Comments on this entry are closed.

  • Nicole February 21, 2010, 11:24 am

    Thanks for bringing this to my attention. It’s inspiring but a little sad as well. I had no idea that this was going on with Ebert.

    • Kim February 21, 2010, 4:04 pm

      Nicole: Yeah, I agree, inspiring and a little sad. I didn’t know what was happening before I read it either.

  • Paul February 21, 2010, 1:10 pm

    Very nice post, but the journalist’s name is Chris Jones, not Johnson. Just thought you’d like to know! 🙂

    • Kim February 21, 2010, 4:04 pm

      Paul: Thanks for pointing that out to me. I appreciate it.

  • Teresa February 21, 2010, 2:04 pm

    That was an amazing piece. Thanks for linking to it. I had heard about it but hadn’t gotten around to reading it. I’ve been a fan of Ebert’s for years and consider him one of the best film critics out there, because he loves movies of all kinds but is also very smart about them. He writes as a fan and as a critic. (I’d love to be able to write about books in the same way.) When I read his film reviews, I usually know right off whether a movie is for me–not because I always agree with his opinions but because he explains his opinions so well.
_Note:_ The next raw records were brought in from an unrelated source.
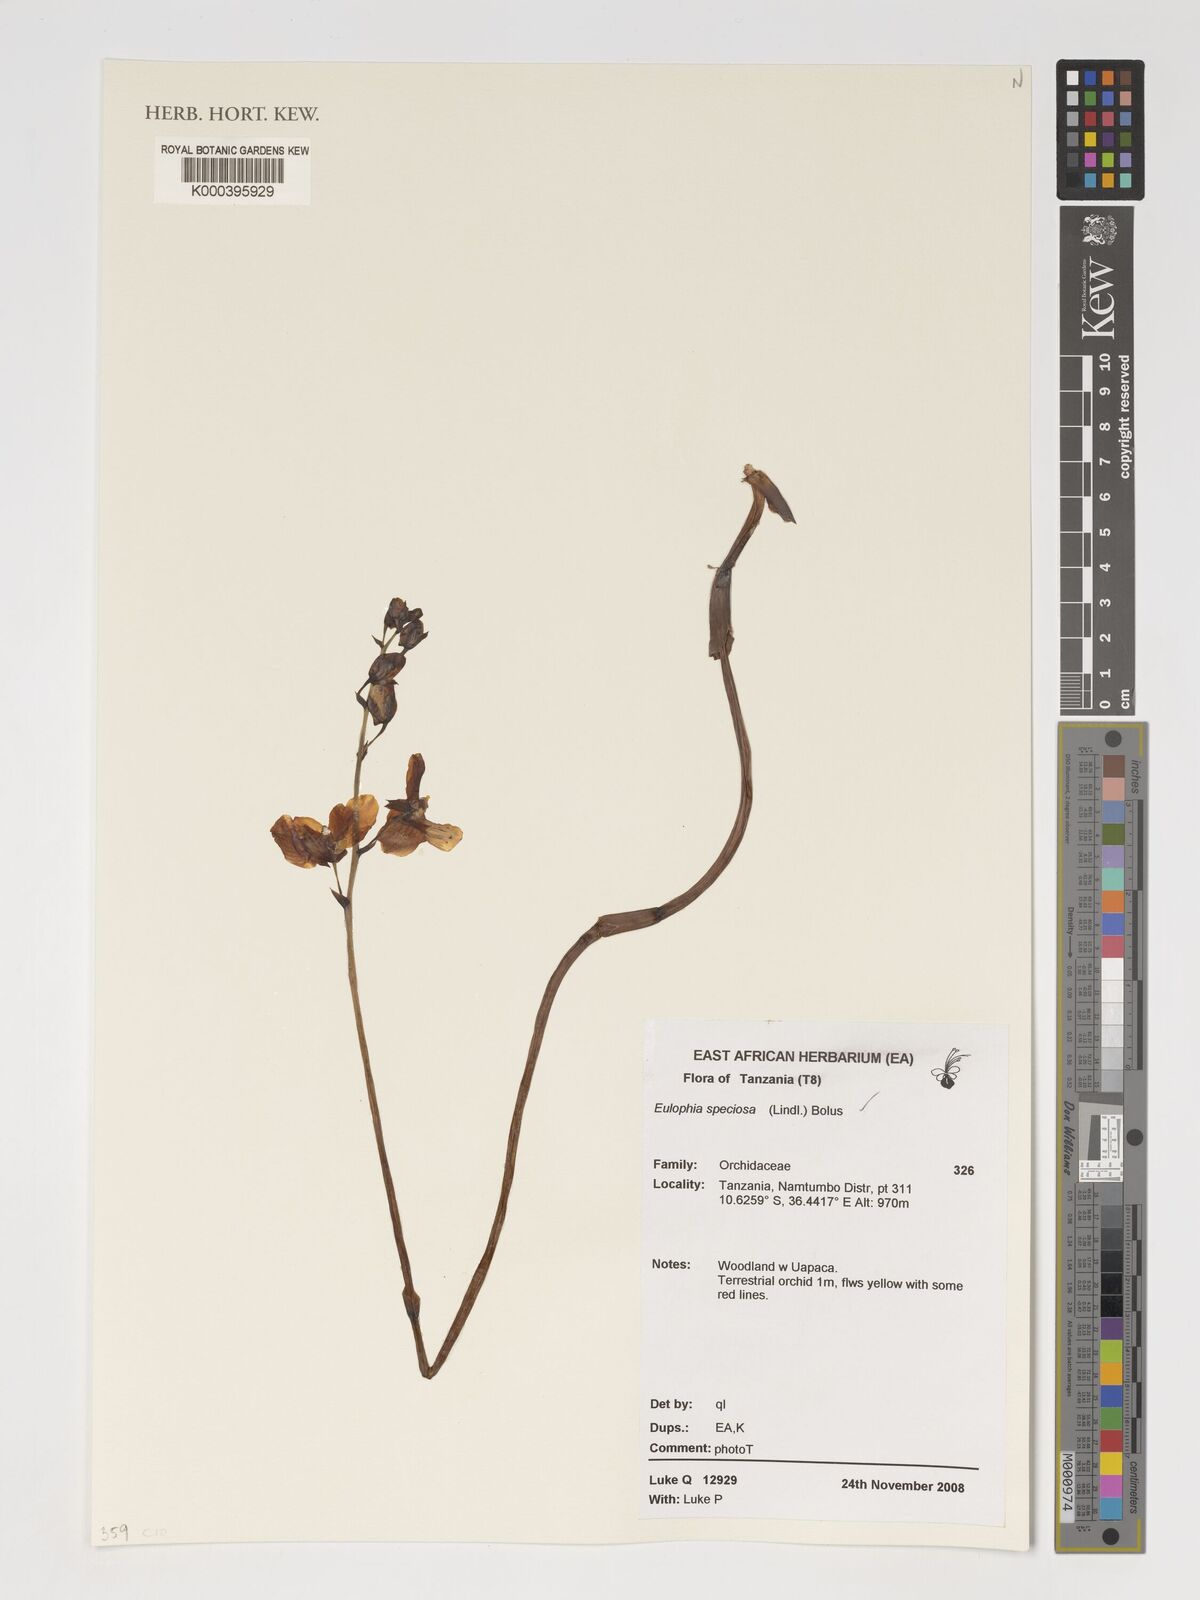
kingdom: Plantae
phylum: Tracheophyta
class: Liliopsida
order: Asparagales
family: Orchidaceae
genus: Eulophia
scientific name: Eulophia speciosa
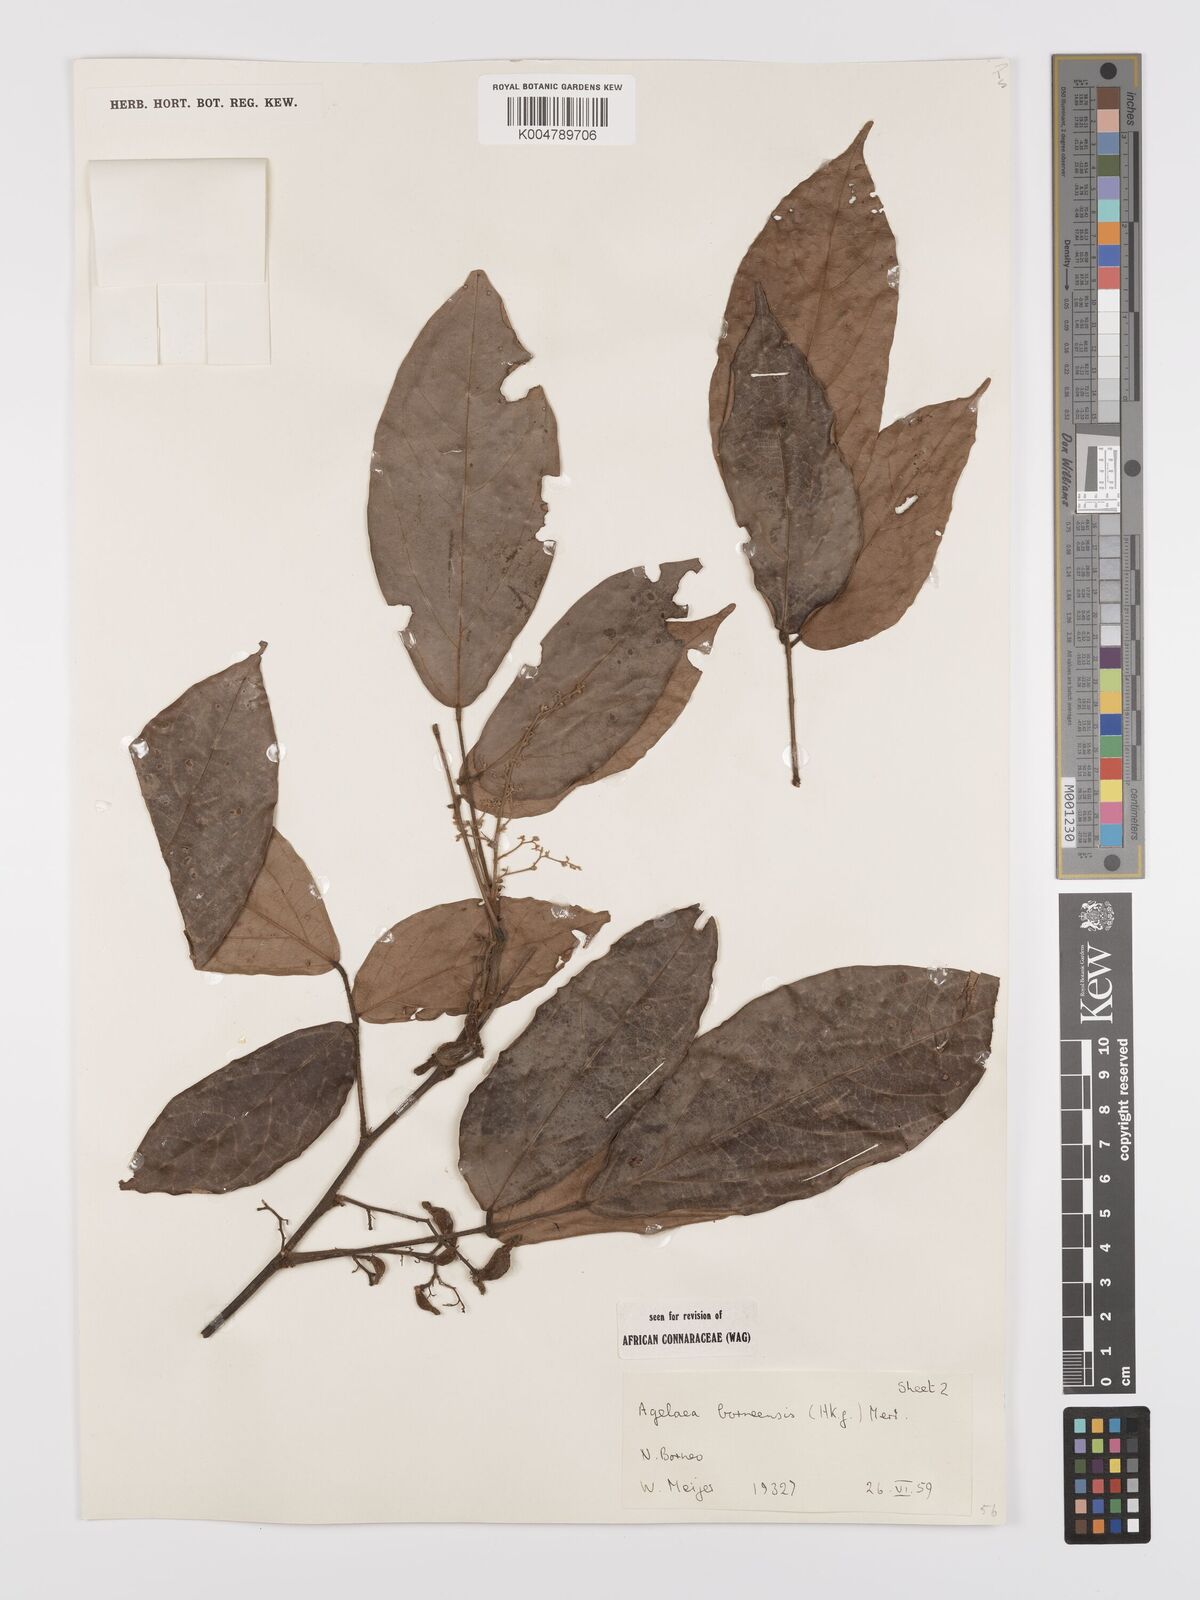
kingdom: Plantae
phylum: Tracheophyta
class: Magnoliopsida
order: Oxalidales
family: Connaraceae
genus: Agelaea
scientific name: Agelaea borneensis
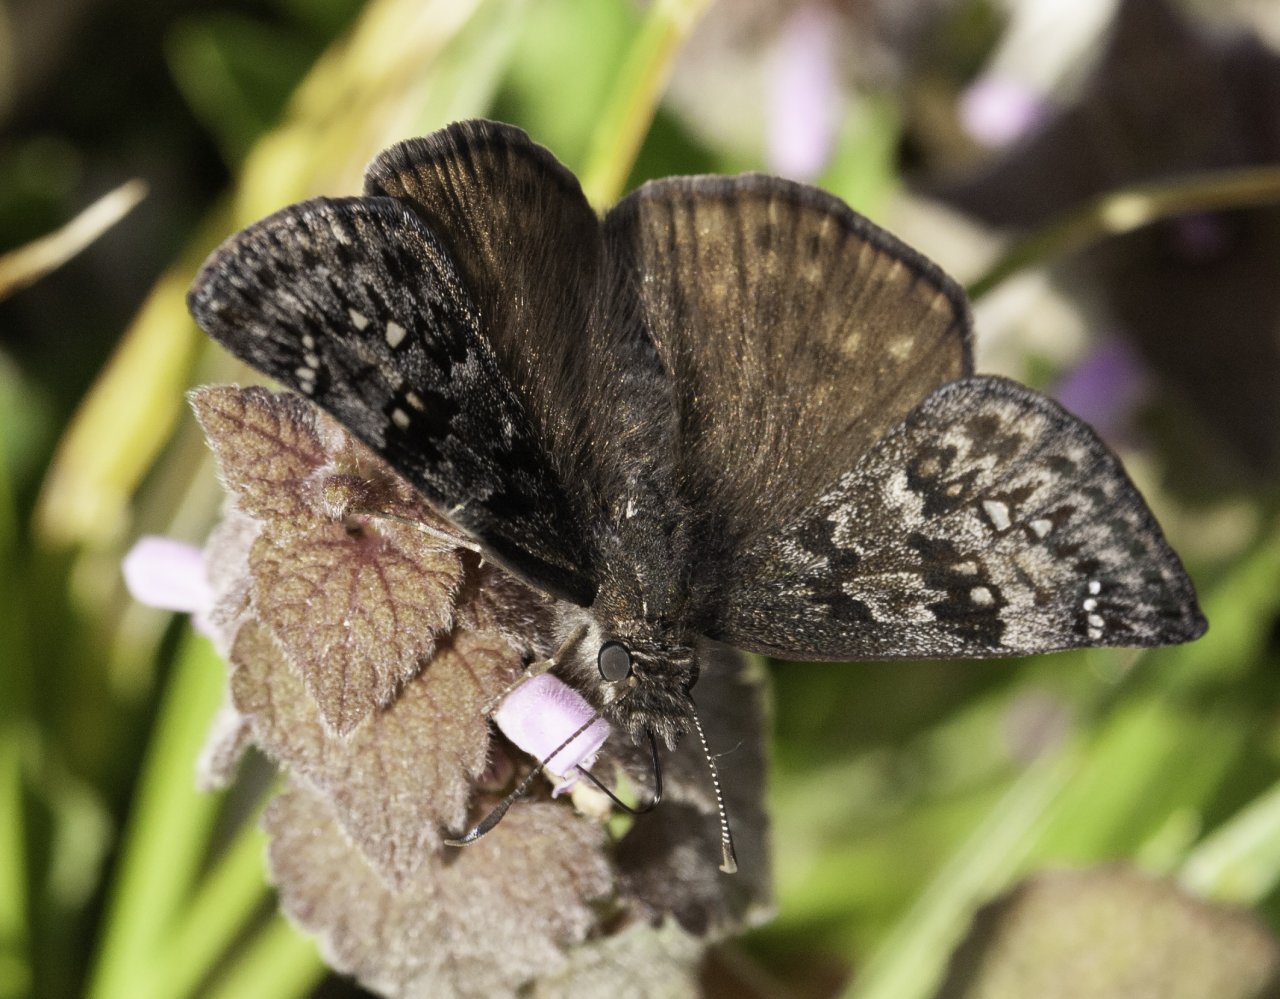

    • Kim February 21, 2010, 4:06 pm

      Teresa: Thanks for this comment! I’m not a big film person, so I don’t read a lot of movie reviews. But I do think you’re exactly right — a good reviewer writes as a fan and as a critic because you have to love what you’re writing about at some level. Loving what you write about do makes the good ones better and the bad ones even more disappointing.

  • Chelsea February 21, 2010, 3:30 pm

    Thank you so much for linking to such an amazingly written article! i’ve never been one huge into film, but my brother always was and for him Siskel and Ebert were two big names in my house. Reading this made me realize why my brother gave him all that devotion over the years. Thanks for such a great Sunday Salon!

    • Kim February 21, 2010, 4:07 pm

      Chelsea: Thanks for reading. I didn’t know a lot about Siskel and Ebert either, but after reading I went to Ebert’s journal and read a bit — I can certainly see how he’s gotten where he is today. He really is a lovely writer.

  • softdrink February 21, 2010, 7:46 pm

    That’s a great article…as was Ebert’s response on his blog. Like you, I don’t follow film so I had no clue about the cancer or even that he had won a Pulitzer in the past.

    • Kim February 25, 2010, 7:41 pm

      softdrink: I thought his response was classy. It’s scary to open yourself up to a profile, and it’s easy to be critical. He was very gracious about everything which I like.

  • Jenny February 22, 2010, 7:21 pm

    This is very moving – thanks for posting!

  • Andi February 23, 2010, 10:46 am

    Wow, I had no idea about the shape Ebert is in. Thank goodness we still have his writing. I do adore him and his views on film.